───── Record excerpts

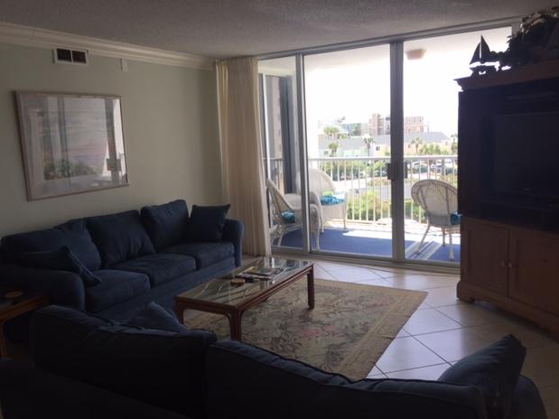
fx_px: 484
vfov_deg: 46.8
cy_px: 210
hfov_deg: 60.0
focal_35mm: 30
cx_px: 274
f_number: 2.2
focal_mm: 4.15
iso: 32
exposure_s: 1/151
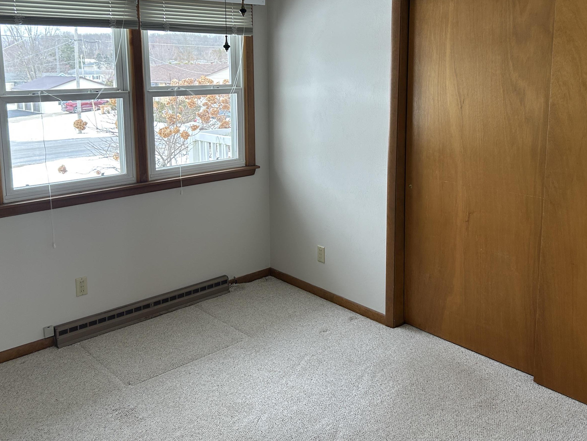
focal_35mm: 34
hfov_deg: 54.0
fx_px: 577
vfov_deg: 41.4
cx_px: 298
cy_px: 158
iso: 80
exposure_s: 1/121
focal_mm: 5.7
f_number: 1.5
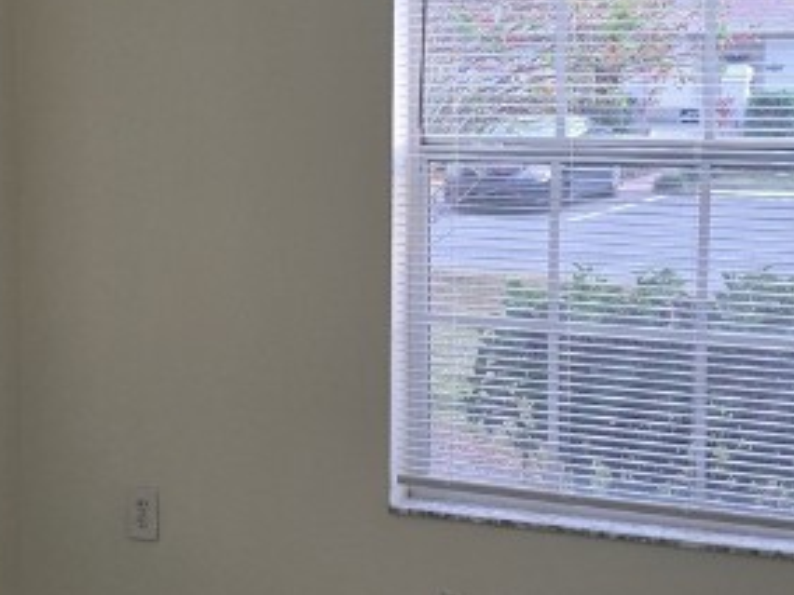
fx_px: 1904
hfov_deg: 23.5
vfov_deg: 17.8
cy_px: 274
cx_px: 271
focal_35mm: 83
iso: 64
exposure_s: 1/120
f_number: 1.7
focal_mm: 6.3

──────────

__Task statement__. Word for word, restate the lines from the one containing "hfov_deg: 60.0" through the end of the entries. Do not include pictures.

__Response to the task__.
hfov_deg: 60.0
focal_35mm: 30
cx_px: 274
f_number: 2.2
focal_mm: 4.15
iso: 32
exposure_s: 1/151
focal_35mm: 34
hfov_deg: 54.0
fx_px: 577
vfov_deg: 41.4
cx_px: 298
cy_px: 158
iso: 80
exposure_s: 1/121
focal_mm: 5.7
f_number: 1.5
fx_px: 1904
hfov_deg: 23.5
vfov_deg: 17.8
cy_px: 274
cx_px: 271
focal_35mm: 83
iso: 64
exposure_s: 1/120
f_number: 1.7
focal_mm: 6.3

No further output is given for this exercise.